"""
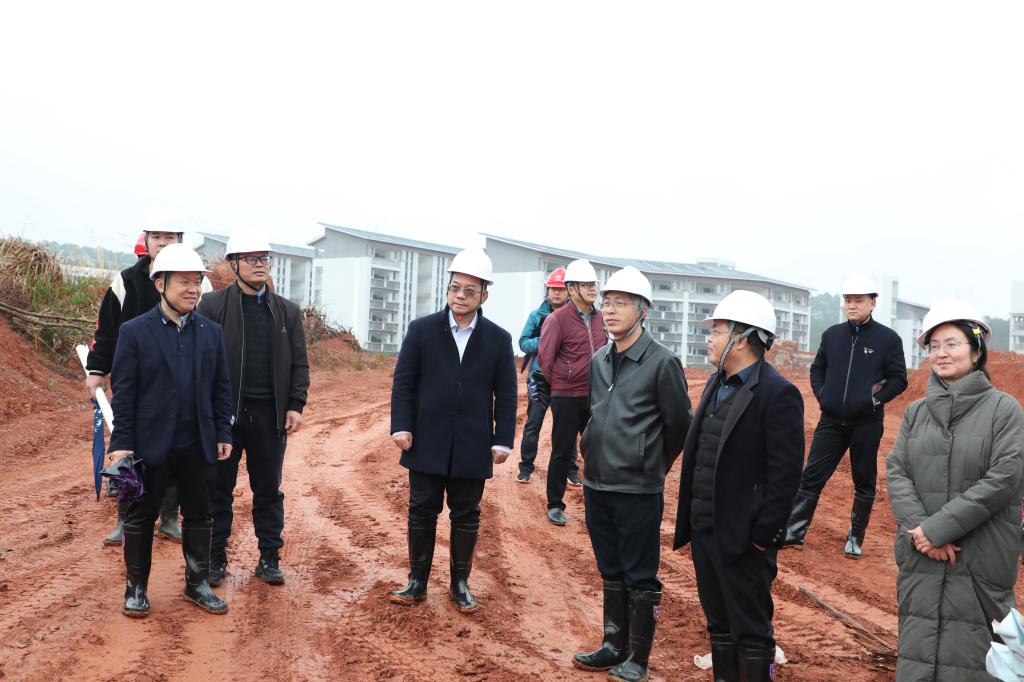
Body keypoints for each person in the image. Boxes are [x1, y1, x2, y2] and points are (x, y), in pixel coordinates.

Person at [887, 300, 1024, 681]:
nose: (941, 354)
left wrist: (937, 530)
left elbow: (1004, 477)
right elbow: (897, 470)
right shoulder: (916, 413)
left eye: (952, 344)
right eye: (934, 346)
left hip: (978, 560)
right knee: (918, 657)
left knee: (974, 662)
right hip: (922, 560)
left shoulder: (1004, 410)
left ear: (977, 351)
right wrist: (921, 532)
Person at [673, 290, 805, 681]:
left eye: (717, 331)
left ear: (742, 338)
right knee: (719, 626)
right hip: (706, 531)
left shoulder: (777, 393)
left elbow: (785, 476)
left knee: (751, 630)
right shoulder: (717, 384)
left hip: (745, 540)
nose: (709, 339)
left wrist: (763, 537)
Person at [572, 267, 691, 682]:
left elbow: (679, 426)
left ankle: (638, 657)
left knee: (641, 575)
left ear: (643, 311)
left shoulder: (662, 363)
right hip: (597, 483)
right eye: (606, 302)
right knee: (610, 569)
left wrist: (651, 464)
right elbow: (593, 414)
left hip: (638, 489)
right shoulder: (599, 361)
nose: (609, 310)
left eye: (621, 303)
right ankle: (613, 645)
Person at [107, 243, 234, 618]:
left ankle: (197, 584)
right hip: (150, 444)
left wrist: (223, 433)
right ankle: (136, 589)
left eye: (197, 282)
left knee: (199, 514)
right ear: (160, 284)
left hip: (197, 441)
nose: (193, 289)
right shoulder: (134, 332)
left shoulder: (211, 333)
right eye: (184, 282)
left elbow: (221, 389)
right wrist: (122, 443)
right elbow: (124, 394)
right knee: (140, 516)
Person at [388, 248, 517, 613]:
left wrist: (503, 440)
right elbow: (404, 383)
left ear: (484, 295)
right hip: (426, 438)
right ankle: (417, 581)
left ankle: (460, 583)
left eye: (469, 291)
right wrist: (401, 425)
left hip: (473, 442)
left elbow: (507, 393)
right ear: (447, 289)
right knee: (421, 510)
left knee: (467, 514)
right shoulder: (422, 330)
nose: (460, 296)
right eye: (455, 288)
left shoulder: (497, 339)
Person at [87, 208, 211, 546]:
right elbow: (106, 329)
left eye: (170, 237)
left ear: (180, 241)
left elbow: (209, 334)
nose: (162, 242)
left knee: (177, 448)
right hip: (135, 381)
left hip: (183, 382)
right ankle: (126, 519)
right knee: (131, 450)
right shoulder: (126, 281)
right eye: (157, 236)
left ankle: (169, 517)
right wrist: (97, 371)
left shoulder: (199, 283)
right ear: (146, 240)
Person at [196, 230, 310, 587]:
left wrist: (295, 404)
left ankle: (269, 558)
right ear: (233, 264)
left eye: (264, 258)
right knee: (218, 490)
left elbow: (299, 363)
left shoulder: (287, 311)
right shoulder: (212, 306)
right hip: (225, 417)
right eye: (251, 259)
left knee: (268, 490)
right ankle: (215, 558)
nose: (260, 265)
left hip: (269, 417)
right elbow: (200, 361)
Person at [783, 274, 908, 558]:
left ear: (873, 302)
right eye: (848, 300)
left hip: (866, 422)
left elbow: (898, 379)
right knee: (811, 476)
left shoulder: (887, 339)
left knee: (864, 480)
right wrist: (823, 395)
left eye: (858, 300)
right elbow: (817, 369)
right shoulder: (832, 335)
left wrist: (874, 400)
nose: (851, 305)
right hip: (830, 421)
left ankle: (855, 538)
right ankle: (794, 532)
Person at [537, 258, 606, 526]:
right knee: (562, 451)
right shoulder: (557, 319)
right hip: (566, 396)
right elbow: (545, 359)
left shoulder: (601, 317)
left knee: (597, 452)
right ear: (572, 288)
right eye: (586, 285)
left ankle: (597, 508)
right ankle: (555, 504)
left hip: (597, 396)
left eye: (593, 284)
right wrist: (561, 383)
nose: (592, 289)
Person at [516, 267, 578, 484]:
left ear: (568, 291)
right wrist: (546, 341)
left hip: (566, 380)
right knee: (533, 423)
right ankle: (525, 467)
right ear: (547, 290)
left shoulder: (576, 317)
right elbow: (523, 342)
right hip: (539, 378)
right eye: (553, 288)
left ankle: (571, 470)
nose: (556, 293)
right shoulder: (537, 316)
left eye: (560, 289)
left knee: (567, 426)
"""
Print the records again exactly, pictures excluded.

ANSWER TO THE PROBLEM:
Body keypoints for each person in the image. Boxes are [x1, y1, x2, y2] and points are (x, y), in pixel coordinates.

Person at [887, 300, 1024, 681]:
nose: (941, 354)
left wrist: (937, 530)
left elbow: (1004, 477)
right elbow: (897, 470)
right shoulder: (916, 413)
left eye: (952, 344)
right eye: (934, 346)
left hip: (978, 560)
right knee: (918, 657)
left knee: (974, 662)
right hip: (922, 560)
left shoulder: (1004, 410)
left ear: (977, 351)
right wrist: (921, 532)
Person at [673, 290, 805, 681]:
left eye: (717, 331)
left ear: (742, 338)
right knee: (719, 626)
right hip: (706, 531)
left shoulder: (777, 393)
left elbow: (785, 476)
left knee: (751, 630)
right shoulder: (717, 384)
left hip: (745, 540)
nose: (709, 339)
left wrist: (763, 537)
Person at [572, 267, 691, 682]:
left elbow: (679, 426)
left ankle: (638, 657)
left knee: (641, 575)
left ear: (643, 311)
left shoulder: (662, 363)
right hip: (597, 483)
right eye: (606, 302)
right knee: (610, 569)
left wrist: (651, 464)
right elbow: (593, 414)
left hip: (638, 489)
right shoulder: (599, 361)
nose: (609, 310)
left eye: (621, 303)
right ankle: (613, 645)
Person at [107, 243, 234, 618]:
left ankle: (197, 584)
right hip: (150, 444)
left wrist: (223, 433)
right ankle: (136, 589)
left eye: (197, 282)
left knee: (199, 514)
right ear: (160, 284)
left hip: (197, 441)
nose: (193, 289)
right shoulder: (134, 332)
left shoulder: (211, 333)
right eye: (184, 282)
left elbow: (221, 389)
right wrist: (122, 443)
right elbow: (124, 394)
right knee: (140, 516)
Person at [388, 248, 517, 613]:
left wrist: (503, 440)
right elbow: (404, 383)
left ear: (484, 295)
right hip: (426, 438)
right ankle: (417, 581)
left ankle: (460, 583)
left eye: (469, 291)
right wrist: (401, 425)
left hip: (473, 442)
left elbow: (507, 393)
right ear: (447, 289)
right knee: (421, 510)
left knee: (467, 514)
right shoulder: (422, 330)
nose: (460, 296)
right eye: (455, 288)
left shoulder: (497, 339)
Person at [87, 208, 211, 546]:
right elbow: (106, 329)
left eye: (170, 237)
left ear: (180, 241)
left elbow: (209, 334)
nose: (162, 242)
left knee: (177, 448)
right hip: (135, 381)
left hip: (183, 382)
right ankle: (126, 519)
right knee: (131, 450)
right shoulder: (126, 281)
right eye: (157, 236)
left ankle: (169, 517)
right wrist: (97, 371)
left shoulder: (199, 283)
right ear: (146, 240)
Person at [196, 230, 310, 587]:
left wrist: (295, 404)
left ankle: (269, 558)
right ear: (233, 264)
left eye: (264, 258)
right knee: (218, 490)
left elbow: (299, 363)
left shoulder: (287, 311)
right shoulder: (212, 306)
right hip: (225, 417)
right eye: (251, 259)
left knee: (268, 490)
right ankle: (215, 558)
nose: (260, 265)
left hip: (269, 417)
right elbow: (200, 361)
Person at [783, 274, 908, 558]:
left ear: (873, 302)
right eye: (848, 300)
left hip: (866, 422)
left elbow: (898, 379)
right knee: (811, 476)
left shoulder: (887, 339)
left knee: (864, 480)
right wrist: (823, 395)
left eye: (858, 300)
right elbow: (817, 369)
right shoulder: (832, 335)
left wrist: (874, 400)
nose: (851, 305)
right hip: (830, 421)
left ankle: (855, 538)
right ankle: (794, 532)
Person at [537, 258, 606, 526]:
right knee: (562, 451)
right shoulder: (557, 319)
right hip: (566, 396)
right elbow: (545, 359)
left shoulder: (601, 317)
left knee: (597, 452)
right ear: (572, 288)
right eye: (586, 285)
left ankle: (597, 508)
right ankle: (555, 504)
left hip: (597, 396)
left eye: (593, 284)
right wrist: (561, 383)
nose: (592, 289)
Person at [516, 267, 578, 484]:
left ear: (568, 291)
right wrist: (546, 341)
left hip: (566, 380)
right knee: (533, 423)
right ankle: (525, 467)
right ear: (547, 290)
left shoulder: (576, 317)
right elbow: (523, 342)
right hip: (539, 378)
right eye: (553, 288)
left ankle: (571, 470)
nose: (556, 293)
right shoulder: (537, 316)
left eye: (560, 289)
left knee: (567, 426)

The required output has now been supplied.